Many Haitians support the mission, but some pro-coup supporters object on nationalistic grounds. There are others who just don't understand it. Illiterate peasants in the countryside, isolated from news, are mistrustful of the foreigners. Living under the gun of the local sheriff, they have preferred to suffer in silence rather than risk reprisals by complaining about abuses.
At a recent meeting in the southeastern town of Marigot, three quarters of the peasants who had gathered to give testimony on repression fled when word arrived that the military was searching for the meeting.
"Still, there's some hint that there's at least been a little improvement," said Belela Herrera, a sympathetic Uruguayan who has helped coordinate the human rights work. Some people who haven't been able to return home in a year and a half are going back.
"Although there's fear, people seem to be less afraid to talk to observers, so we know more. We feel ... with citing of the guilty parties, maybe they will be more reticent to attack for fear of being tried later on."
The mission has been allowed access to most prisons. In one town on Haiti's southern coast, however, the rural sheriff preferred to release all the prisoners rather than allow the mission to have access to them.

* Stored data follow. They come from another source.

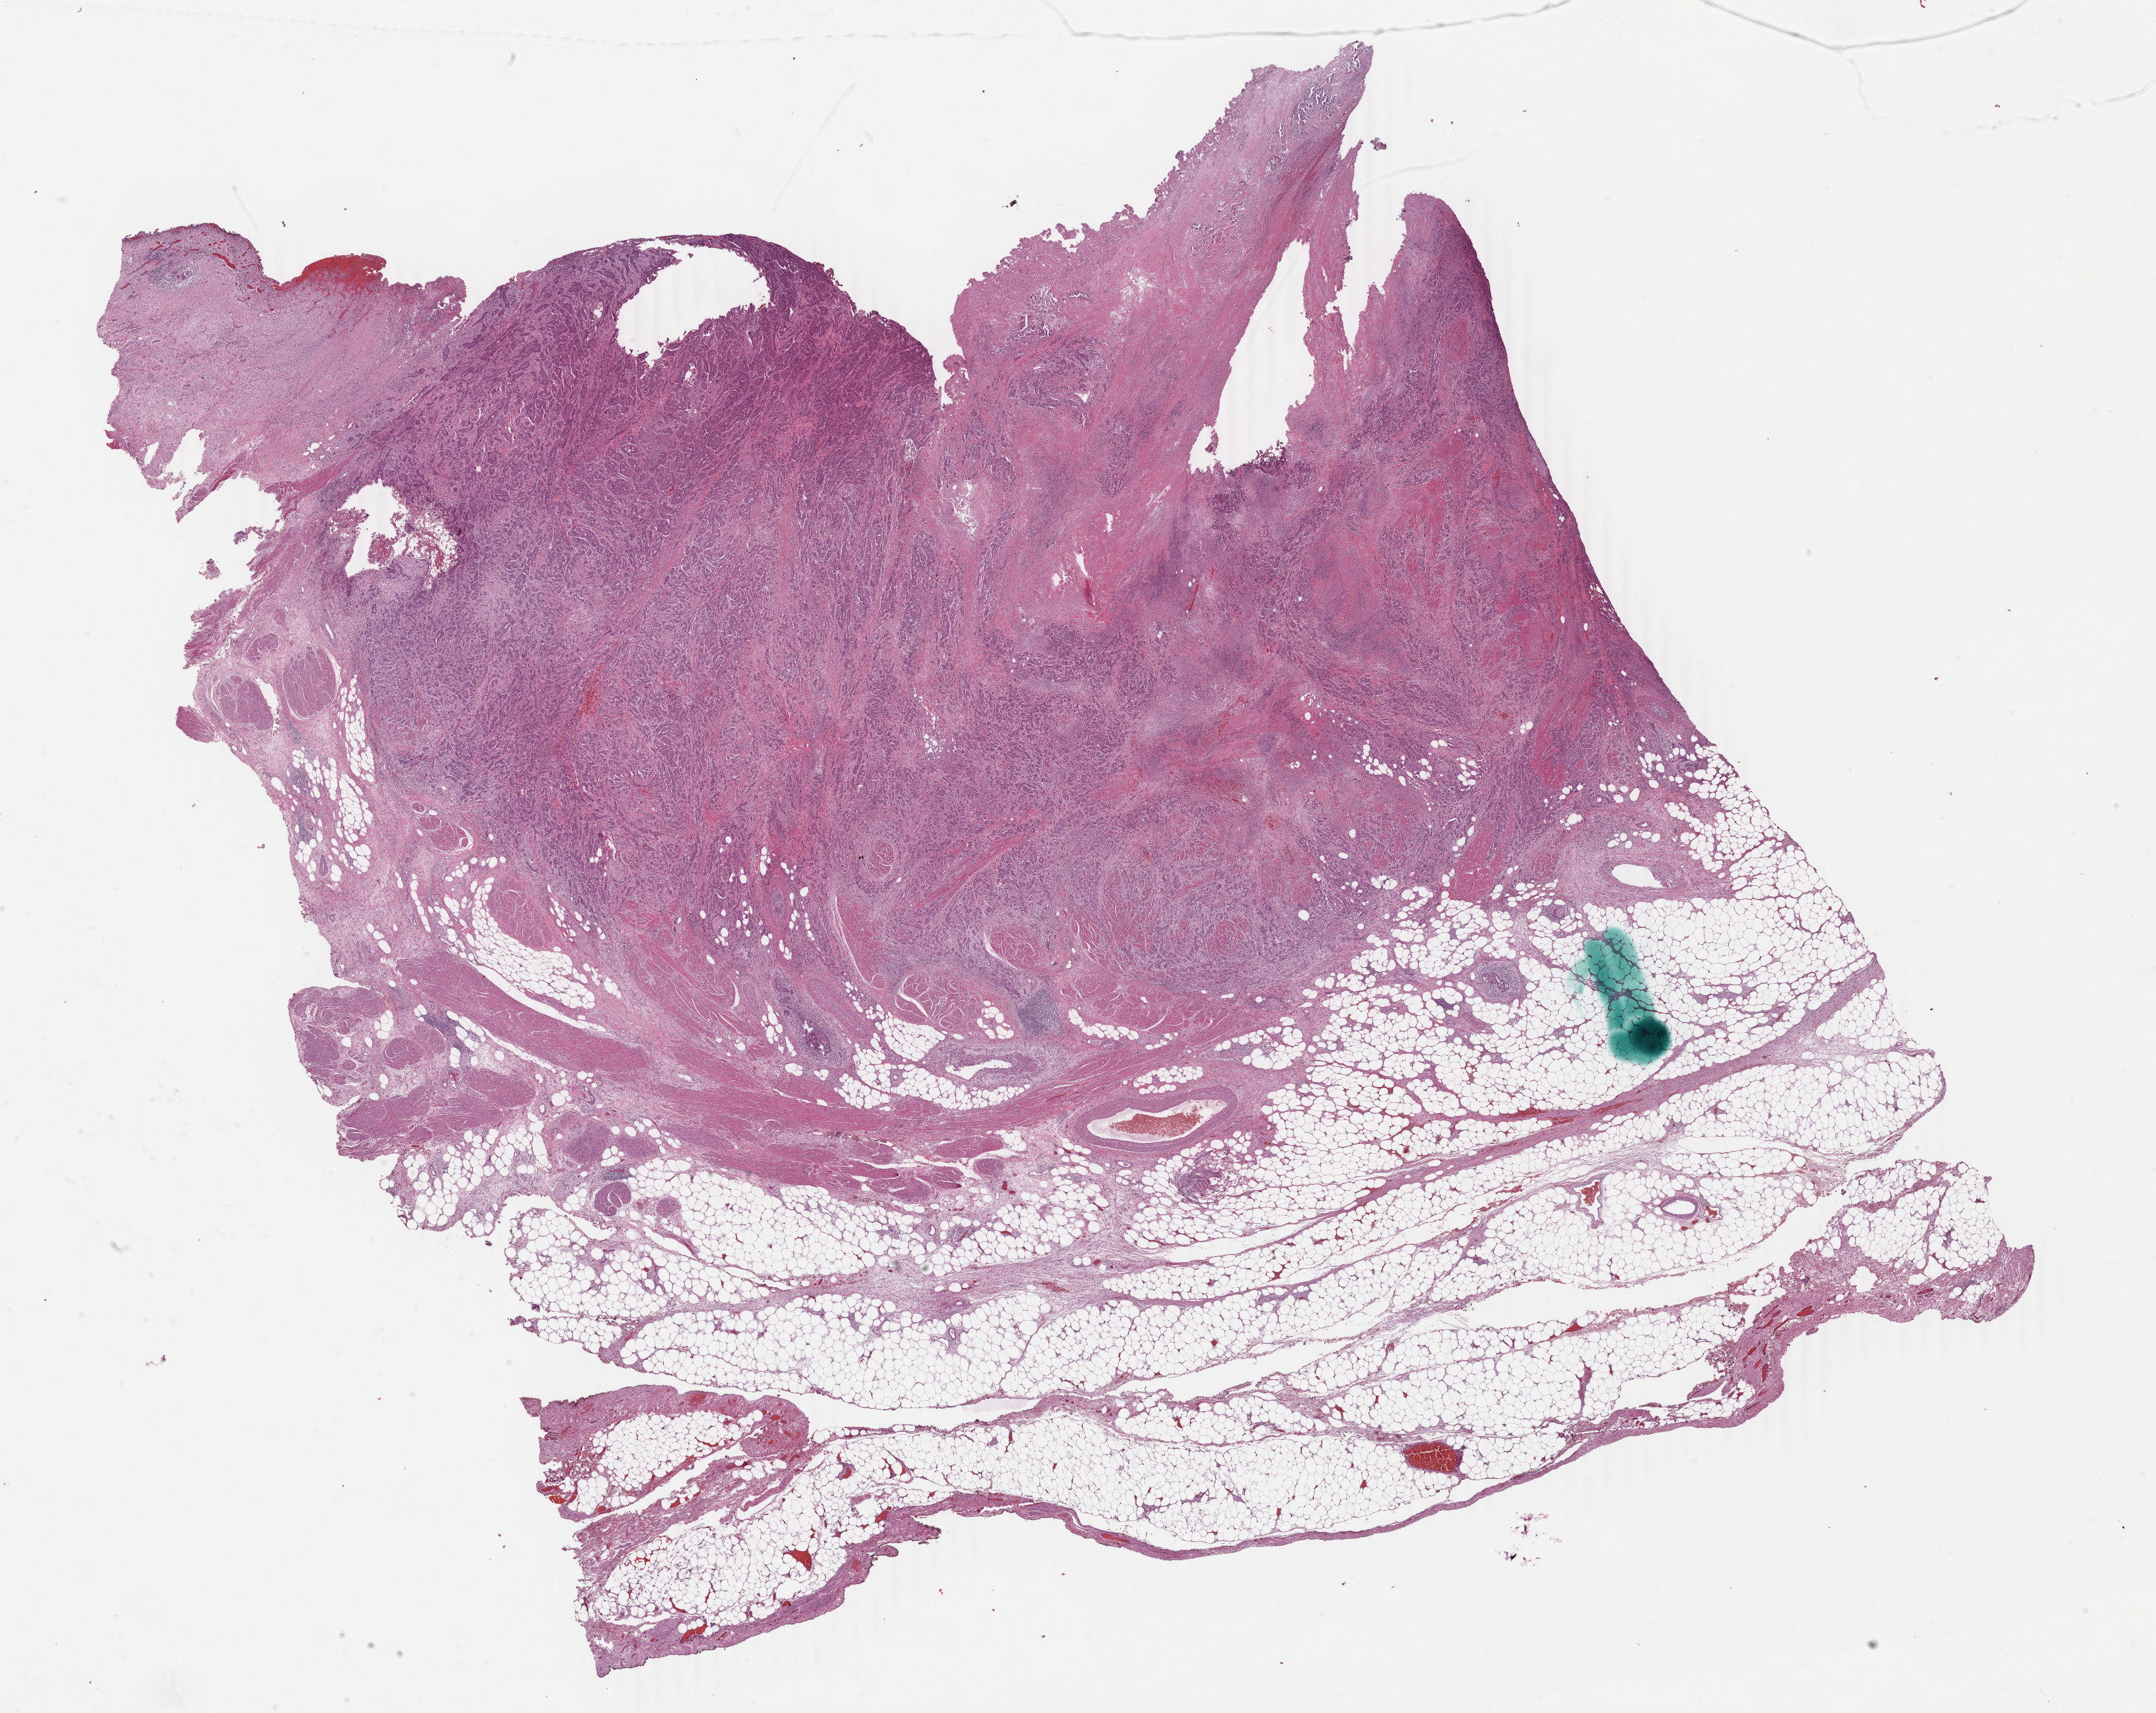
Whole-slide histology image, H&E, a low-resolution overview of the entire scanned area, about 25.9 x 20.6 mm (acquisition: 40x scan). Formalin-fixed paraffin-embedded (FFPE) diagnostic section. Primary tumour sample from the bladder. Male patient; age at initial diagnosis 76 years. Histologic grade: high grade.
Pathologic diagnosis: Transitional cell carcinoma. AJCC pathologic stage: IV (7th edition). Lymph nodes positive (case pathology): 2 of 14 examined.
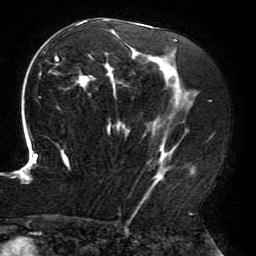
Breast MRI (dynamic contrast-enhanced), one axial slice. Slice 114 of 196 in the series (ordered by position). Cropped to one breast. Dynamic contrast-enhanced series, time point 2 of 6 at this slice position (early post-contrast). 3 T. TE 4.2 ms, TR 8 ms. 1.2 mm slice thickness. 256 × 256 image matrix, field of view 200 × 200 mm. Female patient.
Annotated regions visible in this slice (semi-automatic segmentation, software-assisted and operator-edited):
- enhancing-tissue mask used for the functional tumour volume (all voxels passing the contrast-enhancement thresholds inside the analysis volume; usually the tumour): box from (x=15, y=19) to (x=199, y=214) px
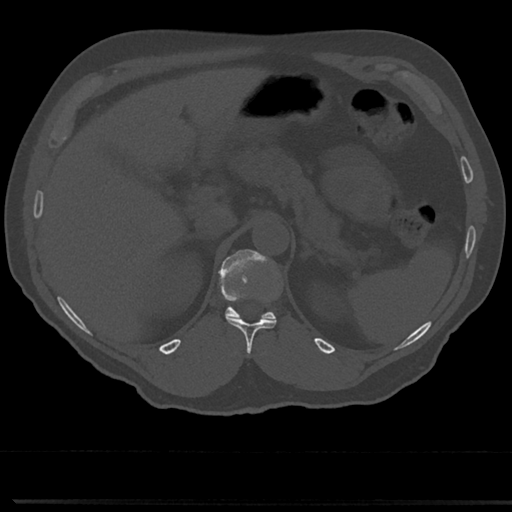
CT including the spine, one axial slice; position 177 of 817 along the scan axis; bone window (W 1800 / L 400 HU); 0.5 mm slice thickness; 512 × 512 image matrix, field of view 355 × 355 mm. Patient: male, 61 years. Case-level facts recorded for this patient, not image findings: primary cancer: prostate.
Annotated regions visible in this slice (semi-automatic segmentation, software-assisted and operator-edited):
- T11 vertebra: bounding box [x1, y1, x2, y2] px = [227, 317, 276, 357]
- T12 vertebra: [217, 250, 279, 321]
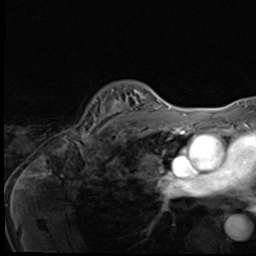
Breast MRI (dynamic contrast-enhanced), one axial slice. Cropped to one breast. Dynamic contrast-enhanced series, time point 2 of 9 at this slice position (early post-contrast). 3 T. TE 1.6 ms, TR 4.8 ms. 256 × 256 image matrix. Female patient.
Annotated regions visible in this slice (semi-automatically segmented with operator editing):
- enhancing-tissue mask used for the functional tumour volume (all voxels passing the contrast-enhancement thresholds inside the analysis volume; usually the tumour): box from (x=81, y=89) to (x=148, y=140) px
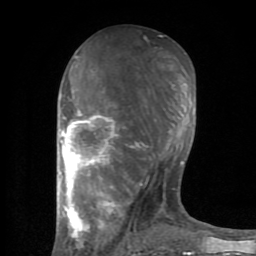
Breast MRI (dynamic contrast-enhanced), one axial slice. Position 38 of 80 along the scan axis. Cropped to one breast. Dynamic contrast-enhanced series, time point 2 of 8 at this slice position (early post-contrast). 1.5 T. TE 2.6 ms, TR 6 ms. 256 × 256 image matrix, field of view 160 × 160 mm. Female patient.
Structures marked on this image (semi-automatically segmented with operator editing):
- enhancing-tissue mask used for the functional tumour volume (all voxels passing the contrast-enhancement thresholds inside the analysis volume; usually the tumour): bounding box (x1, y1, x2, y2) in pixels: (59, 56, 196, 254)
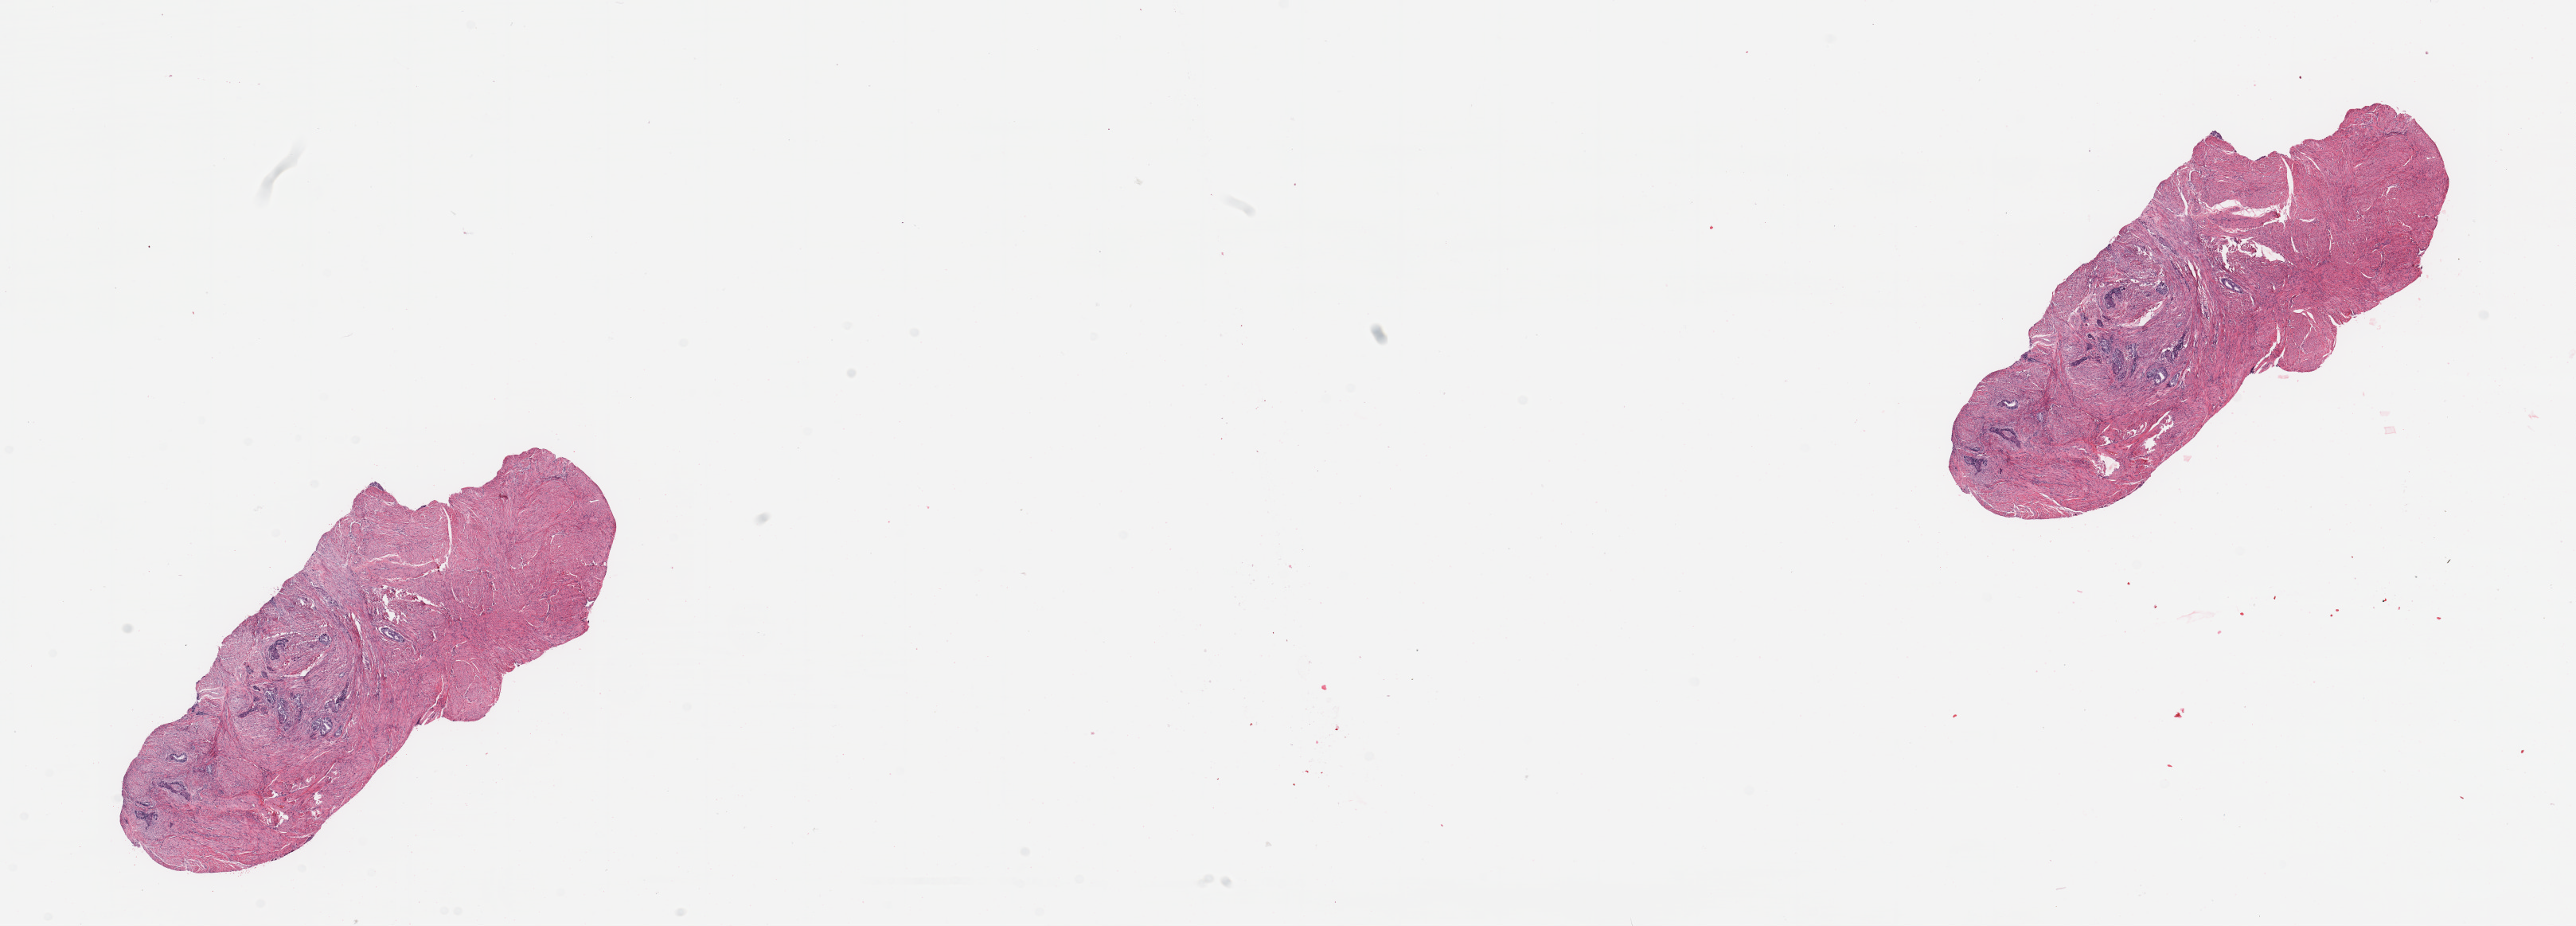
Whole-slide histology image, Hematoxylin and eosin (H&E) stained — whole scanned area (about 25.6 x 9.2 mm, acquisition: 20x scan) shown as a low-resolution overview; uterus, normal (non-tumour) tissue. Female, 61 y/o.
This section: normal (non-tumour) tissue from the same patient. Patient diagnosis: Endometrioid adenocarcinoma, NOS.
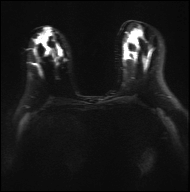
Breast MRI, one axial slice. Slice 17 of 36 in the series (ordered by position). Diffusion-weighted series; image 2 of 4 stored at this slice position (different b-values; order by instance number). 3 T. 4 mm slice thickness. 190 × 192 image matrix, field of view 317 × 320 mm. Female patient.
Annotated regions visible in this slice (outlined manually by an expert reader):
- tumour on diffusion-weighted imaging: bounding box (x1, y1, x2, y2) in pixels: (64, 30, 82, 36)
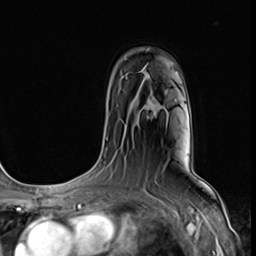
Breast MRI (dynamic contrast-enhanced), one axial slice. Slice 47 of 64 in the series (ordered by position). Cropped to one breast. Dynamic contrast-enhanced series, time point 2 of 9 at this slice position (early post-contrast). 3 T. TE 1.5 ms, TR 4.7 ms. 2.5 mm slice thickness. 256 × 256 image matrix, field of view 215 × 215 mm. Female patient.
Outlined on this slice (semi-automatic segmentation, software-assisted and operator-edited):
- enhancing-tissue mask used for the functional tumour volume (all voxels passing the contrast-enhancement thresholds inside the analysis volume; usually the tumour): bounding box [x1, y1, x2, y2] px = [146, 100, 160, 117]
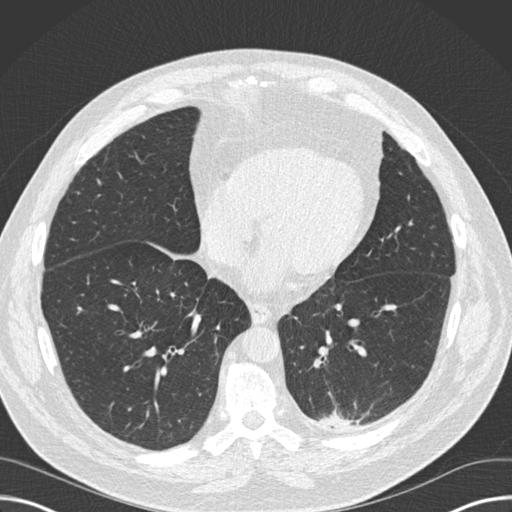
Low-dose screening chest CT, one axial slice. Position 58 of 160 along the scan axis. Reconstruction kernel B30f. 120 kVp. Lung window (W 1500 / L -600 HU). 2 mm slice thickness. 512 × 512 image matrix, field of view 382 × 382 mm.
Annotated regions visible in this slice (manually delineated by an expert):
- lesion 1 (tumor, upper lobe of left lung): bounding box (x1, y1, x2, y2) in pixels: (320, 413, 352, 426)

In Ti Goabe in the west, the mission found people starving to death because the military had separated them from prisoners whose family brought food.
"Despite the numerous problems," said Anne Fuller of the National Coalition for Haitian Refugees, "I'm encouraged that the mission is acting in the right way. They are confronting the military with specific cases, publicizing abuses, naming the guilty party, intervening in arrest. Still, in recent weeks, there's no question but that the Army has been reacting agressively."